- Dołączył: 2010-11-16
- Miasto: Warszawa
- Liczba postów: 600
7 maja 2011, 12:02
Chodzę na siłownię. Najwięcej czasu spędzam tam na bieżni. Chciałam zapytać, jak najlepiej ćwiczyć na bieżni, aby było najefektowniej? Ja robię tak: 3 minuty szybkiego marszu, 2 minuty biegu, i tak na zmianę przez ok. 40 minut. Wypowie się ktoś, kto ćwiczy na bieżni i widzi efekty? Zaznaczam, że zależy mi na spalaniu tłuszczu.
- Dołączył: 2010-01-30
- Miasto: Słupsk
- Liczba postów: 22630
7 maja 2011, 19:15
skorona spalanaiu Ci zalezy to musisz utrzymywac tetno spalania.
- Dołączył: 2010-01-30
- Miasto: Słupsk
- Liczba postów: 22630
7 maja 2011, 19:16
200 - Twoj wiek * 65% = ilosc uderzen na minute.

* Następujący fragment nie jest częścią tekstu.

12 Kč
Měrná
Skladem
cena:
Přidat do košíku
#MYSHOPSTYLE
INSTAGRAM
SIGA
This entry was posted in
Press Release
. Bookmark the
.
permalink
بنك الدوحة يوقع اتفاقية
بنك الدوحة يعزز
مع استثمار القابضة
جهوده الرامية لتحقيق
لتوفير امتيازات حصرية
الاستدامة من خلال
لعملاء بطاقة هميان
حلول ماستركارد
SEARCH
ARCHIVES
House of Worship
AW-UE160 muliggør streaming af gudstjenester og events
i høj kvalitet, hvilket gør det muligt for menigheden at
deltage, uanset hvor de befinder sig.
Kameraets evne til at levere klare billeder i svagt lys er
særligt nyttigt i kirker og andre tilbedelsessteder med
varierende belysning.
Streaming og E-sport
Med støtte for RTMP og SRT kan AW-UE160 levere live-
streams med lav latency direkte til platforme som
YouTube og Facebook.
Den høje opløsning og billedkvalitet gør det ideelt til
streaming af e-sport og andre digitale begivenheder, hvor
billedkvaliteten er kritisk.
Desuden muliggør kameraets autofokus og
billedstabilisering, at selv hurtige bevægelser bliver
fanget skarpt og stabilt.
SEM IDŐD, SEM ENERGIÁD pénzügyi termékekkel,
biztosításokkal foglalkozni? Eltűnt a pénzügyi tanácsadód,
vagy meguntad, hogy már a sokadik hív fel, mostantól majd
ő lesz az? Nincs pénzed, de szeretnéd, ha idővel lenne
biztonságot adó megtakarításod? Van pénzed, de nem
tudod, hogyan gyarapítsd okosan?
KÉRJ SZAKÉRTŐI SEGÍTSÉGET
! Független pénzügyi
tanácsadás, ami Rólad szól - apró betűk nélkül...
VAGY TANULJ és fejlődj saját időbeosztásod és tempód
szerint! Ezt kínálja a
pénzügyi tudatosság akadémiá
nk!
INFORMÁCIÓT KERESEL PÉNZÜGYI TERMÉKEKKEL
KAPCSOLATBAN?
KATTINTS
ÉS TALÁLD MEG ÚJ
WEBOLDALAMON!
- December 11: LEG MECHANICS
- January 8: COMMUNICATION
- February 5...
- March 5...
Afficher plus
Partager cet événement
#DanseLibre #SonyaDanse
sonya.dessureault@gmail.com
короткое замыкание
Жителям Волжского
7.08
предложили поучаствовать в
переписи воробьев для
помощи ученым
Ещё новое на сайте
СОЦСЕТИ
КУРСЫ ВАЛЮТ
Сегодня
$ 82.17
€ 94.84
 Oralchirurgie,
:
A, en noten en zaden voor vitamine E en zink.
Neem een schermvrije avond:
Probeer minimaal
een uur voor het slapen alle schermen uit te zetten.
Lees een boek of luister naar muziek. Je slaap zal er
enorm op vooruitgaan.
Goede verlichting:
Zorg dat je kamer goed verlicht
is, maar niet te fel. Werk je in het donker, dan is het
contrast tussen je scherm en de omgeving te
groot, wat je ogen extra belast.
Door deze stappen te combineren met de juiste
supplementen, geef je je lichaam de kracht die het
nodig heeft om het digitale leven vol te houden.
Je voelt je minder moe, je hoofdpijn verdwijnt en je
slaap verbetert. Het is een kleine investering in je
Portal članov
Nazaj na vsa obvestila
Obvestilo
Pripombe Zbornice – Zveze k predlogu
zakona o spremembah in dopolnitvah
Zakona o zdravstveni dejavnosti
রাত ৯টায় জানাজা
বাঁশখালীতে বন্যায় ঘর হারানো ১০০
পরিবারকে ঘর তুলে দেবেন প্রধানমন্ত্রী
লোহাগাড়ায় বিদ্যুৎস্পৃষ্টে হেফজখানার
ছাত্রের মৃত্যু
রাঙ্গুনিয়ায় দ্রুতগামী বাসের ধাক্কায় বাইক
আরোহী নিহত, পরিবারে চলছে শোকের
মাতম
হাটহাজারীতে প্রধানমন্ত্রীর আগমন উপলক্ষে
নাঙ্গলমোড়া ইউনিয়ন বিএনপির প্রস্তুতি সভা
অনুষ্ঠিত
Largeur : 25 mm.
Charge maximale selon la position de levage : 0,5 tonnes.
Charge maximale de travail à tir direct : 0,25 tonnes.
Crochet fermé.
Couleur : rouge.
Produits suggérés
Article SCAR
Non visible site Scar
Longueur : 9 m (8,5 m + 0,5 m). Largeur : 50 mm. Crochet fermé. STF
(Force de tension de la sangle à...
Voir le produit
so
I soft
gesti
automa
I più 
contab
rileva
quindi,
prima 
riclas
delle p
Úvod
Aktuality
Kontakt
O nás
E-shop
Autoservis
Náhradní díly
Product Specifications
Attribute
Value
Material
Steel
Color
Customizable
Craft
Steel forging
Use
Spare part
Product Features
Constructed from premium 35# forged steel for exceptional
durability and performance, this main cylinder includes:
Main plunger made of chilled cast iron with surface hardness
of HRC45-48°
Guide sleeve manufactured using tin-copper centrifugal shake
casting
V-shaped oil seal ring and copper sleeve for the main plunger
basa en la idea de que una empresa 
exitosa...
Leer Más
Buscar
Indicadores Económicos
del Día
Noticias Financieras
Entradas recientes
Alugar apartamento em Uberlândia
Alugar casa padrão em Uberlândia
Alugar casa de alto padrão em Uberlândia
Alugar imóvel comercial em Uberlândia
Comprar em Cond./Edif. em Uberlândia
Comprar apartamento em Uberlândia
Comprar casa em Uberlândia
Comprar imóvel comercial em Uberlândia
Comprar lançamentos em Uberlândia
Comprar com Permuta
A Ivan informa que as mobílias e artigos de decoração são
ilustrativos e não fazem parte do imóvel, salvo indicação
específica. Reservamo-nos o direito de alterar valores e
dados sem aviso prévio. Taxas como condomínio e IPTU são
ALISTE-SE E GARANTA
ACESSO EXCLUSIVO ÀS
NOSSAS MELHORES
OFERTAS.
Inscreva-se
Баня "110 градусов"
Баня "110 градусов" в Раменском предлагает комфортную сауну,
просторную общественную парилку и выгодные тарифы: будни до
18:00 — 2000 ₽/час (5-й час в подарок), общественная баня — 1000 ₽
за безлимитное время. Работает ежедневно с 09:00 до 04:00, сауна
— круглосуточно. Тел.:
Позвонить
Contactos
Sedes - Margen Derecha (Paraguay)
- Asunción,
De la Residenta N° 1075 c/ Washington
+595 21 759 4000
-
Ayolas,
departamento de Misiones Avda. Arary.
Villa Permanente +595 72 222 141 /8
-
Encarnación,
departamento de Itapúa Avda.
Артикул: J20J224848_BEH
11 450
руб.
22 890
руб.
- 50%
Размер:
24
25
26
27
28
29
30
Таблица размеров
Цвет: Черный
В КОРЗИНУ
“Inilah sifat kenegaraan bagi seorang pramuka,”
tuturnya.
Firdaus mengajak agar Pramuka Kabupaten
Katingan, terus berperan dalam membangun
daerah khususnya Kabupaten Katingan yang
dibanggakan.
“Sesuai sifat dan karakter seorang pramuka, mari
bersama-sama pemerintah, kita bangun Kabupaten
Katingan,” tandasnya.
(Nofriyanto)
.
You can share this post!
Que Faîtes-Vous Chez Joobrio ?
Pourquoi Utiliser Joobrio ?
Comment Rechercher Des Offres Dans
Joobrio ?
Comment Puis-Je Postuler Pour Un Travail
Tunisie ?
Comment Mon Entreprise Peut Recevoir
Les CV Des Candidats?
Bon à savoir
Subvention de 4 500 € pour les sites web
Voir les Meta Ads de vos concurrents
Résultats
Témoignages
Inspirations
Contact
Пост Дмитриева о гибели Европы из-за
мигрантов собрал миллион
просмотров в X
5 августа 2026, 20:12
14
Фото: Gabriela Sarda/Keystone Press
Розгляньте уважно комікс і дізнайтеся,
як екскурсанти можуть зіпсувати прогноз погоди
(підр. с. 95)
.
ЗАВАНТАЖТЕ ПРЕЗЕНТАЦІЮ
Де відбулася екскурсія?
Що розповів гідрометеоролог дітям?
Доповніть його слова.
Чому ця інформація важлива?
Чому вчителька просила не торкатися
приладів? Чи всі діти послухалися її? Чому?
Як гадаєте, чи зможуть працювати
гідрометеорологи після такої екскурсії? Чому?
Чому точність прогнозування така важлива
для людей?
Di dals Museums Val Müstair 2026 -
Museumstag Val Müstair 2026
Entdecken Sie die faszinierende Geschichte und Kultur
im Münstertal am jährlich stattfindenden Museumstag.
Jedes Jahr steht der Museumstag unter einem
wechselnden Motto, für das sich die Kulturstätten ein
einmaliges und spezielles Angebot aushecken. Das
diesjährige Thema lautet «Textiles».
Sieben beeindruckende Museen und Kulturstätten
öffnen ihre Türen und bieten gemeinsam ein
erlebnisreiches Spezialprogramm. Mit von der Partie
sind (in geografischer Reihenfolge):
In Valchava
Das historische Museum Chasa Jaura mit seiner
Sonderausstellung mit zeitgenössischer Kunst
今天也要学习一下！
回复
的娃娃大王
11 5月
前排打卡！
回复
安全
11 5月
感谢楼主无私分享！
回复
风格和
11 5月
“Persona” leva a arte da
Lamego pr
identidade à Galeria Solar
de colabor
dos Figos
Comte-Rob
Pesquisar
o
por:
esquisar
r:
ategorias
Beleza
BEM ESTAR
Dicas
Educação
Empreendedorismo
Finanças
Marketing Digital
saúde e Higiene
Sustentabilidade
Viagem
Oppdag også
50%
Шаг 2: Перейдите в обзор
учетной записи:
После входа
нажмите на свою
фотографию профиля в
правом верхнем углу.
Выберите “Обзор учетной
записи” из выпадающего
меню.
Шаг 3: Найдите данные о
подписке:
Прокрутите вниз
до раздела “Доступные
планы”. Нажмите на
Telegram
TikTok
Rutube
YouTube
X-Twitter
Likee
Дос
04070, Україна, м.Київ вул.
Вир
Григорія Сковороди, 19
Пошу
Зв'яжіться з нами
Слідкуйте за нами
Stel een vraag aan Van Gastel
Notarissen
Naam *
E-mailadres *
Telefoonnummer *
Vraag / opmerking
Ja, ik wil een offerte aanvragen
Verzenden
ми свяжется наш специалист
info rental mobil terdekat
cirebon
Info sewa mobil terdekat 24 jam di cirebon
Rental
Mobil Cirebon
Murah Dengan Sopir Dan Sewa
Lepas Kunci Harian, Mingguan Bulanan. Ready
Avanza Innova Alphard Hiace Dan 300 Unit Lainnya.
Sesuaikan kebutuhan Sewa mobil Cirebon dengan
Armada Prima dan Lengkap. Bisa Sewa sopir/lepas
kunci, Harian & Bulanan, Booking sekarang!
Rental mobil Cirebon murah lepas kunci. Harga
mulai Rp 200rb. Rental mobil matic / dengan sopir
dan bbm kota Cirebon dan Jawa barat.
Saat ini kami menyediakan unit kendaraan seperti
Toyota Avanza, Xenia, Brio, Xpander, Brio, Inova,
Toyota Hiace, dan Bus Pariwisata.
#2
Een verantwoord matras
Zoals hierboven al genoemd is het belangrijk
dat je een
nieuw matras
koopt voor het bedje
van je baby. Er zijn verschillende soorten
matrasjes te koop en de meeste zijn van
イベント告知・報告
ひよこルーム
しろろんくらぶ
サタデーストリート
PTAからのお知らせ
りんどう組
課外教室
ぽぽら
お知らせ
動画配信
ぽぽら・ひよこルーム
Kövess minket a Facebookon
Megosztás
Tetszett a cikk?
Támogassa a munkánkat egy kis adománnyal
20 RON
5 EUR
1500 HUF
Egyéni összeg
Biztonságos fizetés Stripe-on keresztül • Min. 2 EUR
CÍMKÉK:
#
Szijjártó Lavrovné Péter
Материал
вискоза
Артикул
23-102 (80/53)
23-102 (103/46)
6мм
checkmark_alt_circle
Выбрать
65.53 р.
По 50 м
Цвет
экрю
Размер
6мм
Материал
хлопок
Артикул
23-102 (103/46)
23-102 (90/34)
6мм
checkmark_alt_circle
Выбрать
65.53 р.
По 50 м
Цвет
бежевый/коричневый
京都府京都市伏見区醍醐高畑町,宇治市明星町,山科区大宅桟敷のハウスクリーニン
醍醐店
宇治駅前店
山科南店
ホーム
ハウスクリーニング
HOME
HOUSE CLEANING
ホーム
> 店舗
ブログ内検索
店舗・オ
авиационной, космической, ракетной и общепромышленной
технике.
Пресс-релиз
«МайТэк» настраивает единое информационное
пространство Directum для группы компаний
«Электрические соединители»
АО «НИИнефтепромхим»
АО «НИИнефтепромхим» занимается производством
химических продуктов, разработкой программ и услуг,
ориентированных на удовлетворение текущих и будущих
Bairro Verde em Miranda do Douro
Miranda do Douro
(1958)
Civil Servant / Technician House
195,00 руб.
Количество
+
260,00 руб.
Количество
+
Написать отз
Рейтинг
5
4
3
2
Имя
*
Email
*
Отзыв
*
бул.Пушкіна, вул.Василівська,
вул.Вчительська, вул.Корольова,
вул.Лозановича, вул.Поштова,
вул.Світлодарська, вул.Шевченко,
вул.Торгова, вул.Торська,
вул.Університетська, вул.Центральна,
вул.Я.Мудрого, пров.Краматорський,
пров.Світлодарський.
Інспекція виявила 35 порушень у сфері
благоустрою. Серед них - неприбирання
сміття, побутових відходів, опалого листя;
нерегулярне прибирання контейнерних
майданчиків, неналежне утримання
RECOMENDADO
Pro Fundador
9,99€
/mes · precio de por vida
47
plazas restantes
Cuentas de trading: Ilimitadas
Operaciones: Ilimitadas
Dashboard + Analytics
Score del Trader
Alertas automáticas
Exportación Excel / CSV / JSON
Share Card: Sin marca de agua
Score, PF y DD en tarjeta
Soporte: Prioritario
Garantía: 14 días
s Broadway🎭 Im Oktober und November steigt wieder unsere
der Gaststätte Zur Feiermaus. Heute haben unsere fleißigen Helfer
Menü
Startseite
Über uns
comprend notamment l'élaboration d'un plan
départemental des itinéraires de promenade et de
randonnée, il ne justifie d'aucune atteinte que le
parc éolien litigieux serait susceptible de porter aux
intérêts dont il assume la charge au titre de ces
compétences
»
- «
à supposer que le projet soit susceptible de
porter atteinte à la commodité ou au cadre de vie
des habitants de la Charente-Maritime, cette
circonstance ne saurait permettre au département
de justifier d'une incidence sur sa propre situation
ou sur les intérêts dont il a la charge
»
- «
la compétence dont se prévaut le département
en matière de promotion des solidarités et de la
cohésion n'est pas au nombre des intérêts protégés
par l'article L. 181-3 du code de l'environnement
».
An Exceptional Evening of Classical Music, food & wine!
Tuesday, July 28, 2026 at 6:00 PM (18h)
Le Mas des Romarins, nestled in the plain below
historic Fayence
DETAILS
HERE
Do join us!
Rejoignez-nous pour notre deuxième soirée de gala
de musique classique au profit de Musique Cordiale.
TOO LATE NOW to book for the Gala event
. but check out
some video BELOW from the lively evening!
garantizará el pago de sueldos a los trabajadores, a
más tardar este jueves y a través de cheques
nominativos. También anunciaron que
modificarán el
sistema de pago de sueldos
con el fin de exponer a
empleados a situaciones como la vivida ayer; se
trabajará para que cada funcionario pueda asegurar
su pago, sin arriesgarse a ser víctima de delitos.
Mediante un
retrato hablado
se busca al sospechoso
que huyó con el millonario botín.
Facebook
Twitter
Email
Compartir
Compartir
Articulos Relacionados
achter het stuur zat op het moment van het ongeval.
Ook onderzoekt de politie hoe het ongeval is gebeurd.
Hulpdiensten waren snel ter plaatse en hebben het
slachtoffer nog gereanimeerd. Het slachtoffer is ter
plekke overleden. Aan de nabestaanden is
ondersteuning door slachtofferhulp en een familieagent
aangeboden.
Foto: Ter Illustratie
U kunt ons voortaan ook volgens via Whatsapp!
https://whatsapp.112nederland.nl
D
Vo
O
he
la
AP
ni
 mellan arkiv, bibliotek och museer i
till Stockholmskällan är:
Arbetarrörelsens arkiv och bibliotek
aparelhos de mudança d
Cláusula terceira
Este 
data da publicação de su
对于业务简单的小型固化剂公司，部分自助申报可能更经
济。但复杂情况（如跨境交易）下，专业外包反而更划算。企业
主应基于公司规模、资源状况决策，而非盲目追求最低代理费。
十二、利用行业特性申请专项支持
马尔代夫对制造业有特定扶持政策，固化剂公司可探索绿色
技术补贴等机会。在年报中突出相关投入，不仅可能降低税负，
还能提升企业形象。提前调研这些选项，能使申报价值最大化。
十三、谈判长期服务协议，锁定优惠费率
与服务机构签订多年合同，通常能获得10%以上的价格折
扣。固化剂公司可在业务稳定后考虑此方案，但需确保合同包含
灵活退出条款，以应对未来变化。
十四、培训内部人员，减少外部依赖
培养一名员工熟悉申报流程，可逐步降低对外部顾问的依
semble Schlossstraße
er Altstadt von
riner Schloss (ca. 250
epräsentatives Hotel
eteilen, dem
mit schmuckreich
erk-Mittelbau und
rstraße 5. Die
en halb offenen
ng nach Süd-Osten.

Ja tak cwicze na orbim i chudne,cm leca.
- Dołączył: 2011-05-05
- Miasto: Kraków
- Liczba postów: 20
7 maja 2011, 20:07
Tak jak mówi Famme, jak zależy wam na spalaniu tkanki tłuszczowej to na początek lekka rozgrzewka tak z 5 minut. Potem lekko zwiększyć tempo i dojść do poziomu 65-75% maksymalnego tętna. Właśnie wtedy zachodzą reakcje, w wyniku których tłuszcz jest najlepiej spalany. Co do czasu 30-35 min w zupełności wystarczy.
7 maja 2011, 20:29
ja biegac nie lubie i boje sie biegac na biezni - wiec chodze. mnie tez zalezy na spaleniu tkanki, odchudzeniu, ale jesli chodzi o aktywnosc to licze spalanie kcal :)
- Dołączył: 2010-11-16
- Miasto: Warszawa
- Liczba postów: 600
7 maja 2011, 20:56
Tętno utrzymuję w tym zakresie. Czyli jeśli tętno jest takie na spalanie tkanki tłuszczowej, to nie ma tak naprawdę znaczenia czy maszeruję czy biegnę? Wystarczy to 65% tętna maksymalnego?
- Dołączył: 2011-05-05
- Miasto: Kraków
- Liczba postów: 20
7 maja 2011, 22:42
Taaa dokładnie utrzymujesz tętno na tym poziomie i spalasz nadwyżkę kcal.
- Dołączył: 2010-11-16
- Miasto: Warszawa
- Liczba postów: 600
7 maja 2011, 22:44
super, dzięki za pomoc :)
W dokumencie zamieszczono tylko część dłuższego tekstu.